Tennessee House Passes Legislation Addressing Ballad Health Monopoly Appeal, Incorporates Elements of FTC Guidance
Tennessee | Business
Why It Matters
Tennessee lawmakers are taking direct aim at one of the most closely watched healthcare monopoly arrangements in the country. The Tennessee House has passed legislation related to the Ballad Health monopoly appeal, a move with significant implications for healthcare competition, consumer costs, and the regulatory oversight of hospital systems across the state.
The outcome of this legislative action could determine whether residents in rural Appalachian communities — already facing limited access to care — gain meaningful protections or remain subject to a single dominant health system with little competitive pressure to control costs or improve service quality.
What Happened
The Tennessee House of Representatives passed a measure addressing the ongoing appeal surrounding Ballad Health’s state-sanctioned monopoly status. The legislation notably incorporates some of the guidance previously offered by the Federal Trade Commission, which has raised concerns about the competitive consequences of allowing a single hospital system to dominate a regional market without sufficient oversight.
Ballad Health was formed in 2018 through the merger of two major Appalachian hospital systems — Mountain States Health Alliance and Wellmont Health System — under a Certificate of Public Advantage, or COPA, granted by Tennessee and Virginia. The arrangement was designed to allow the merger while shielding it from federal antitrust scrutiny, with states agreeing to actively supervise the combined entity.
The FTC has long expressed reservations about COPA arrangements, arguing they can insulate health systems from the competitive forces that typically drive down prices and improve quality. The House bill’s incorporation of some FTC recommendations signals that at least a portion of Tennessee’s legislature takes those concerns seriously.
By the Numbers
2018: The year Ballad Health was formed through the merger of two regional hospital networks under a COPA framework.
29 counties: The approximate number of counties across northeast Tennessee and southwest Virginia that fall within Ballad Health’s service region, making it the dominant — and in many areas the only — hospital provider.
2 states — Tennessee and Virginia — originally agreed to jointly oversee Ballad Health under COPA conditions, creating a complex multi-state regulatory arrangement.

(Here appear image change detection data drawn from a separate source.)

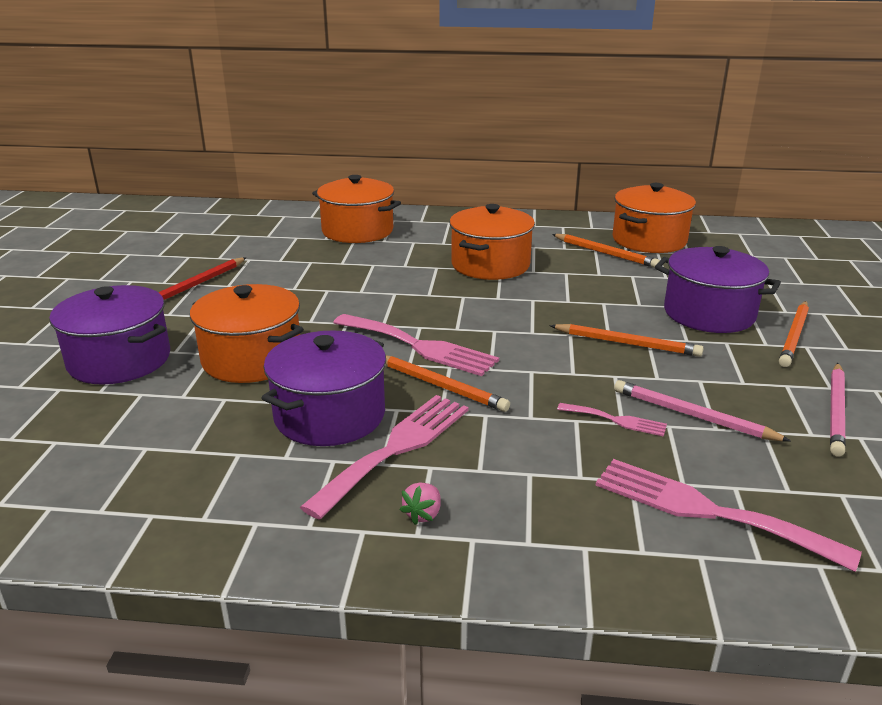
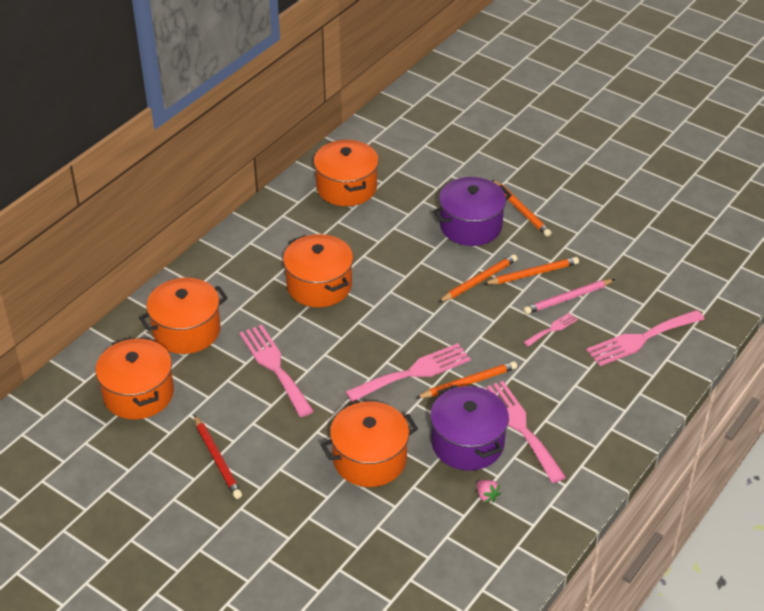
camera: 60 degrees left, 15 degrees up
purple pot [49,285,170,385] -> none
pink strawberry [400,483,441,525] -> pink strawberry moved to [477,480,501,503]
orange pencil [552,234,660,268] -> orange pencil moved to [484,257,579,285]
pink pencil [830,363,846,457] -> none
none -> orange pot [95,337,174,419]
none -> pink fork [240,325,314,417]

Multiple years of FTC scrutiny have preceded this legislative action, with the federal agency consistently flagging COPA mergers as potentially harmful to patients and local economies.
Zoom Out
The Ballad Health situation reflects a broader national debate over hospital consolidation and the limits of state-level oversight. Across the country, regional hospital mergers have accelerated, often citing the need to stabilize rural healthcare infrastructure — a legitimate concern in communities where standalone hospitals frequently operate at a loss.

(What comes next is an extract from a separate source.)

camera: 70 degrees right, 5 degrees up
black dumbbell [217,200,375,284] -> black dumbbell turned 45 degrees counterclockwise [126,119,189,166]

However, federal regulators, including the FTC, have grown increasingly skeptical of COPA arrangements as a regulatory substitute for genuine market competition. Similar debates have played out in states including Montana and West Virginia, where large health systems sought merger protections under state supervision frameworks.
The FTC’s involvement in shaping Tennessee’s legislative approach is notable. While the agency lacks direct authority over COPA-shielded mergers, its public guidance and advocacy have clearly influenced the legislative debate. A recent federal court ruling involving a Berkshire electric utility similarly illustrated how regulatory frameworks can carry multi-billion-dollar consequences when large entities operate under state-supervised monopoly arrangements — a dynamic directly relevant to the Ballad Health case.
Critics of heavy hospital consolidation argue that monopoly health systems face little incentive to reduce patient costs or expand services when competition is eliminated. Supporters counter that consolidation is often the only viable path to keeping rural hospitals financially solvent.
What’s Next
With the Tennessee House having passed the measure, attention now turns to the state Senate, where the bill must also clear a vote before it can be sent to the governor for signature. If enacted, the legislation would reshape the oversight conditions under which Ballad Health operates, potentially strengthening accountability mechanisms and incorporating federal recommendations into state law.
Regulators in both Tennessee and Virginia will likely monitor the legislative outcome closely, as any changes to Tennessee’s COPA framework could prompt Virginia to revisit its own oversight structure. Healthcare advocates and patient groups are expected to weigh in during the Senate deliberations as the process moves forward.